Each study has its weaknesses, and for this study, this was cross-sectional, as related variables could not be inferred to as being causal, and would need further observation in a longitudinal study. Second, this study was conducted in rural areas, and findings could be explored for urban inhabitants or migrants in the cities. Moreover, the effects of stigma on distress may be underestimated among the complicated cases who were excluded from the study. Finally, other variables such as self-esteem may have mediating effects in mental health, and are worth further exploring in future studies.

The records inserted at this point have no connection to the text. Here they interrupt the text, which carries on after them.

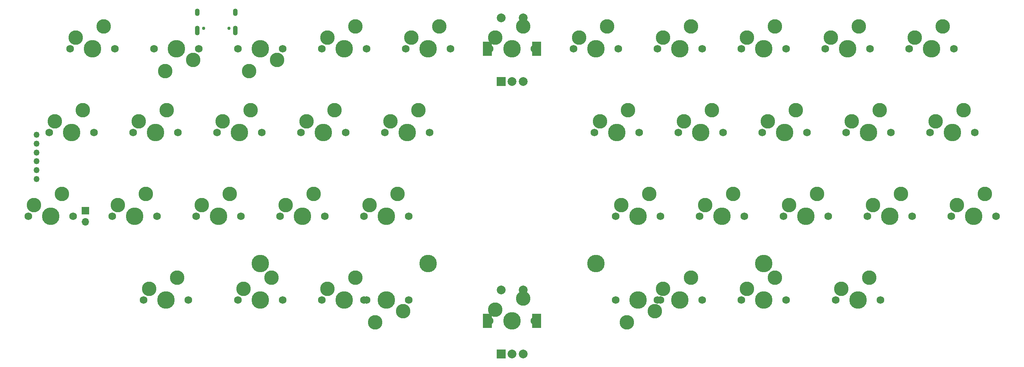
<source format=gbr>
%TF.GenerationSoftware,KiCad,Pcbnew,(7.0.0)*%
%TF.CreationDate,2023-12-26T01:15:31+01:00*%
%TF.ProjectId,Infernum HS,496e6665-726e-4756-9d20-48532e6b6963,rev?*%
%TF.SameCoordinates,Original*%
%TF.FileFunction,Soldermask,Top*%
%TF.FilePolarity,Negative*%
%FSLAX46Y46*%
G04 Gerber Fmt 4.6, Leading zero omitted, Abs format (unit mm)*
G04 Created by KiCad (PCBNEW (7.0.0)) date 2023-12-26 01:15:31*
%MOMM*%
%LPD*%
G01*
G04 APERTURE LIST*
%ADD10R,2.000000X2.000000*%
%ADD11C,2.000000*%
%ADD12R,2.000000X3.200000*%
%ADD13C,3.987800*%
%ADD14O,1.350000X1.350000*%
%ADD15C,1.750000*%
%ADD16C,3.300000*%
%ADD17R,1.700000X1.700000*%
%ADD18O,1.700000X1.700000*%
%ADD19C,0.750000*%
%ADD20O,1.100000X1.700000*%
%ADD21O,1.100000X2.200000*%
G04 APERTURE END LIST*
D10*
%TO.C,SW1*%
X155456249Y-99574999D03*
D11*
X160456250Y-99575000D03*
X157956250Y-99575000D03*
D12*
X152356249Y-92074999D03*
X163556249Y-92074999D03*
D11*
X160456250Y-85075000D03*
X155456250Y-85075000D03*
%TD*%
D10*
%TO.C,SW2*%
X155456249Y-161487499D03*
D11*
X160456250Y-161487500D03*
X157956250Y-161487500D03*
D12*
X152356249Y-153987499D03*
X163556249Y-153987499D03*
D11*
X160456250Y-146987500D03*
X155456250Y-146987500D03*
%TD*%
D13*
%TO.C,S4*%
X138906250Y-140970000D03*
X100806250Y-140970000D03*
%TD*%
D14*
%TO.C,J1*%
X50006249Y-121681249D03*
X50006249Y-119681249D03*
X50006249Y-117681249D03*
X50006249Y-115681249D03*
X50006249Y-113681249D03*
X50006249Y-111681249D03*
%TD*%
D13*
%TO.C,S3*%
X215106250Y-140970000D03*
X177006250Y-140970000D03*
%TD*%
D15*
%TO.C,MX31*%
X267811250Y-130175000D03*
D13*
X262731250Y-130175000D03*
D15*
X257651250Y-130175000D03*
D16*
X258921250Y-127635000D03*
X265271250Y-125095000D03*
%TD*%
D15*
%TO.C,MX7*%
X182086250Y-92075000D03*
D13*
X177006250Y-92075000D03*
D15*
X171926250Y-92075000D03*
D16*
X173196250Y-89535000D03*
X179546250Y-86995000D03*
%TD*%
D15*
%TO.C,MX61*%
X181451250Y-149225000D03*
D13*
X186531250Y-149225000D03*
D15*
X191611250Y-149225000D03*
D16*
X190341250Y-151765000D03*
X183991250Y-154305000D03*
%TD*%
D15*
%TO.C,MX22*%
X58261250Y-130175000D03*
D13*
X53181250Y-130175000D03*
D15*
X48101250Y-130175000D03*
D16*
X49371250Y-127635000D03*
X55721250Y-125095000D03*
%TD*%
D15*
%TO.C,MX11*%
X258286250Y-92075000D03*
D13*
X253206250Y-92075000D03*
D15*
X248126250Y-92075000D03*
D16*
X249396250Y-89535000D03*
X255746250Y-86995000D03*
%TD*%
D15*
%TO.C,MX3*%
X95726250Y-92075000D03*
D13*
X100806250Y-92075000D03*
D15*
X105886250Y-92075000D03*
D16*
X104616250Y-94615000D03*
X98266250Y-97155000D03*
%TD*%
D15*
%TO.C,MX13*%
X82073750Y-111125000D03*
D13*
X76993750Y-111125000D03*
D15*
X71913750Y-111125000D03*
D16*
X73183750Y-108585000D03*
X79533750Y-106045000D03*
%TD*%
D15*
%TO.C,MX23*%
X77311250Y-130175000D03*
D13*
X72231250Y-130175000D03*
D15*
X67151250Y-130175000D03*
D16*
X68421250Y-127635000D03*
X74771250Y-125095000D03*
%TD*%
D15*
%TO.C,MX20*%
X243998750Y-111125000D03*
D13*
X238918750Y-111125000D03*
D15*
X233838750Y-111125000D03*
D16*
X235108750Y-108585000D03*
X241458750Y-106045000D03*
%TD*%
D15*
%TO.C,MX12*%
X63023750Y-111125000D03*
D13*
X57943750Y-111125000D03*
D15*
X52863750Y-111125000D03*
D16*
X54133750Y-108585000D03*
X60483750Y-106045000D03*
%TD*%
D15*
%TO.C,MX9*%
X220186250Y-92075000D03*
D13*
X215106250Y-92075000D03*
D15*
X210026250Y-92075000D03*
D16*
X211296250Y-89535000D03*
X217646250Y-86995000D03*
%TD*%
D15*
%TO.C,MX2*%
X76676250Y-92075000D03*
D13*
X81756250Y-92075000D03*
D15*
X86836250Y-92075000D03*
D16*
X85566250Y-94615000D03*
X79216250Y-97155000D03*
%TD*%
D15*
%TO.C,MX4*%
X124936250Y-92075000D03*
D13*
X119856250Y-92075000D03*
D15*
X114776250Y-92075000D03*
D16*
X116046250Y-89535000D03*
X122396250Y-86995000D03*
%TD*%
D15*
%TO.C,MX29*%
X229711250Y-130175000D03*
D13*
X224631250Y-130175000D03*
D15*
X219551250Y-130175000D03*
D16*
X220821250Y-127635000D03*
X227171250Y-125095000D03*
%TD*%
D15*
%TO.C,MX8*%
X201136250Y-92075000D03*
D13*
X196056250Y-92075000D03*
D15*
X190976250Y-92075000D03*
D16*
X192246250Y-89535000D03*
X198596250Y-86995000D03*
%TD*%
D15*
%TO.C,MX59*%
X124301250Y-149225000D03*
D13*
X129381250Y-149225000D03*
D15*
X134461250Y-149225000D03*
D16*
X133191250Y-151765000D03*
X126841250Y-154305000D03*
%TD*%
D15*
%TO.C,MX57*%
X84455000Y-149225000D03*
D13*
X79375000Y-149225000D03*
D15*
X74295000Y-149225000D03*
D16*
X75565000Y-146685000D03*
X81915000Y-144145000D03*
%TD*%
D15*
%TO.C,MX24*%
X96361250Y-130175000D03*
D13*
X91281250Y-130175000D03*
D15*
X86201250Y-130175000D03*
D16*
X87471250Y-127635000D03*
X93821250Y-125095000D03*
%TD*%
D15*
%TO.C,MX28*%
X210661250Y-130175000D03*
D13*
X205581250Y-130175000D03*
D15*
X200501250Y-130175000D03*
D16*
X201771250Y-127635000D03*
X208121250Y-125095000D03*
%TD*%
D15*
%TO.C,MX5*%
X143986250Y-92075000D03*
D13*
X138906250Y-92075000D03*
D15*
X133826250Y-92075000D03*
D16*
X135096250Y-89535000D03*
X141446250Y-86995000D03*
%TD*%
D15*
%TO.C,MX25*%
X115411250Y-130175000D03*
D13*
X110331250Y-130175000D03*
D15*
X105251250Y-130175000D03*
D16*
X106521250Y-127635000D03*
X112871250Y-125095000D03*
%TD*%
D15*
%TO.C,MX21*%
X263048750Y-111125000D03*
D13*
X257968750Y-111125000D03*
D15*
X252888750Y-111125000D03*
D16*
X254158750Y-108585000D03*
X260508750Y-106045000D03*
%TD*%
D15*
%TO.C,MX19*%
X224948750Y-111125000D03*
D13*
X219868750Y-111125000D03*
D15*
X214788750Y-111125000D03*
D16*
X216058750Y-108585000D03*
X222408750Y-106045000D03*
%TD*%
D15*
%TO.C,MX17*%
X186848750Y-111125000D03*
D13*
X181768750Y-111125000D03*
D15*
X176688750Y-111125000D03*
D16*
X177958750Y-108585000D03*
X184308750Y-106045000D03*
%TD*%
D15*
%TO.C,MX15*%
X120173750Y-111125000D03*
D13*
X115093750Y-111125000D03*
D15*
X110013750Y-111125000D03*
D16*
X111283750Y-108585000D03*
X117633750Y-106045000D03*
%TD*%
D15*
%TO.C,MX60*%
X124936250Y-149225000D03*
D13*
X119856250Y-149225000D03*
D15*
X114776250Y-149225000D03*
D16*
X116046250Y-146685000D03*
X122396250Y-144145000D03*
%TD*%
D15*
%TO.C,MX62*%
X201136250Y-149225000D03*
D13*
X196056250Y-149225000D03*
D15*
X190976250Y-149225000D03*
D16*
X192246250Y-146685000D03*
X198596250Y-144145000D03*
%TD*%
D15*
%TO.C,MX10*%
X239236250Y-92075000D03*
D13*
X234156250Y-92075000D03*
D15*
X229076250Y-92075000D03*
D16*
X230346250Y-89535000D03*
X236696250Y-86995000D03*
%TD*%
D15*
%TO.C,MX18*%
X205898750Y-111125000D03*
D13*
X200818750Y-111125000D03*
D15*
X195738750Y-111125000D03*
D16*
X197008750Y-108585000D03*
X203358750Y-106045000D03*
%TD*%
D17*
%TO.C,SW5*%
X61093749Y-128924999D03*
D18*
X61093749Y-131464999D03*
%TD*%
D15*
%TO.C,MX35*%
X163036250Y-153987500D03*
D13*
X157956250Y-153987500D03*
D15*
X152876250Y-153987500D03*
D16*
X154146250Y-151447500D03*
X160496250Y-148907500D03*
%TD*%
D15*
%TO.C,MX1*%
X67786250Y-92075000D03*
D13*
X62706250Y-92075000D03*
D15*
X57626250Y-92075000D03*
D16*
X58896250Y-89535000D03*
X65246250Y-86995000D03*
%TD*%
D19*
%TO.C,USB1*%
X87889600Y-87428400D03*
X93669600Y-87428400D03*
D20*
X86459599Y-83778399D03*
D21*
X86459599Y-87958399D03*
D20*
X95099599Y-83778399D03*
D21*
X95099599Y-87958399D03*
%TD*%
D15*
%TO.C,MX56*%
X220186250Y-149225000D03*
D13*
X215106250Y-149225000D03*
D15*
X210026250Y-149225000D03*
D16*
X211296250Y-146685000D03*
X217646250Y-144145000D03*
%TD*%
D15*
%TO.C,MX27*%
X191611250Y-130175000D03*
D13*
X186531250Y-130175000D03*
D15*
X181451250Y-130175000D03*
D16*
X182721250Y-127635000D03*
X189071250Y-125095000D03*
%TD*%
D15*
%TO.C,MX55*%
X105886250Y-149225000D03*
D13*
X100806250Y-149225000D03*
D15*
X95726250Y-149225000D03*
D16*
X96996250Y-146685000D03*
X103346250Y-144145000D03*
%TD*%
D15*
%TO.C,MX16*%
X139223750Y-111125000D03*
D13*
X134143750Y-111125000D03*
D15*
X129063750Y-111125000D03*
D16*
X130333750Y-108585000D03*
X136683750Y-106045000D03*
%TD*%
D15*
%TO.C,MX30*%
X248761250Y-130175000D03*
D13*
X243681250Y-130175000D03*
D15*
X238601250Y-130175000D03*
D16*
X239871250Y-127635000D03*
X246221250Y-125095000D03*
%TD*%
D15*
%TO.C,MX26*%
X134461250Y-130175000D03*
D13*
X129381250Y-130175000D03*
D15*
X124301250Y-130175000D03*
D16*
X125571250Y-127635000D03*
X131921250Y-125095000D03*
%TD*%
D15*
%TO.C,MX14*%
X101123750Y-111125000D03*
D13*
X96043750Y-111125000D03*
D15*
X90963750Y-111125000D03*
D16*
X92233750Y-108585000D03*
X98583750Y-106045000D03*
%TD*%
D15*
%TO.C,MX58*%
X241617500Y-149225000D03*
D13*
X236537500Y-149225000D03*
D15*
X231457500Y-149225000D03*
D16*
X232727500Y-146685000D03*
X239077500Y-144145000D03*
%TD*%
D15*
%TO.C,MX6*%
X163036250Y-92075000D03*
D13*
X157956250Y-92075000D03*
D15*
X152876250Y-92075000D03*
D16*
X154146250Y-89535000D03*
X160496250Y-86995000D03*
%TD*%
M02*

</source>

So far, China has conducted many health care measures to help TB patients, and this has contributed to the success of TB control. According to the World Health Organization (WHO) definition of health, there is no state of health that does not include mental health, implying that health must include psychological health. This is the same for the psychological health of TB patients. This study contributed to the characterization of the relation between stigma and psychological distress among rural TB patients, and this was the first exploration in this field in China.
5. Conclusions
Rural TB patients presented a high level of psychological distress; both K10 and the stigma questionnaire proved to be good tools for measurements. Experienced stigma was significantly associated with psychological distress, which implied the necessities of reducing TB related stigma through intervention studies about attitude or behavior changes in public, and self-efficiency in patients.
Acknowledgments
This study received a grant from the Science and Technology Development Project (project ID: 2012GSF11843) in Shandong Province. The authors wish to express their gratitude for the help from the local CTD staff and the cooperation of participants.
Appendix
Stigma Questionnaire
-
1
The local residents are unwilling to chat or have a talk with TB patients.
-
2
Many residents keep their distance from TB patients.
-
3
The neighbors will treat the TB patients differently once they get the news.
-
4
Many people walk away from facing TB patients.
-
5
My family members feel that they have lost face after knowing my illness with TB.
-
6
Local residents will not let their kids come close to TB patients.
-
7
People will not have dinner together with relatives or friends of TB patients.
-
8
TB patients are not welcome by their local villagers or community residents.
-
9
I think it is no good to inform the others of my TB infection.
(Strongly disagree = 1, disagree = 2, agree = 3, strongly agree = 4)
Author Contributions
Lingzhong Xu designed the study and organized the survey; Minlan Xu analyzed the data and wrote the paper; Juncheng Lyu gave statistics consultation and revision; Urban Markström was involved in manuscript discussion and revision.
Conflicts of Interest
The authors declare no conflict of interest.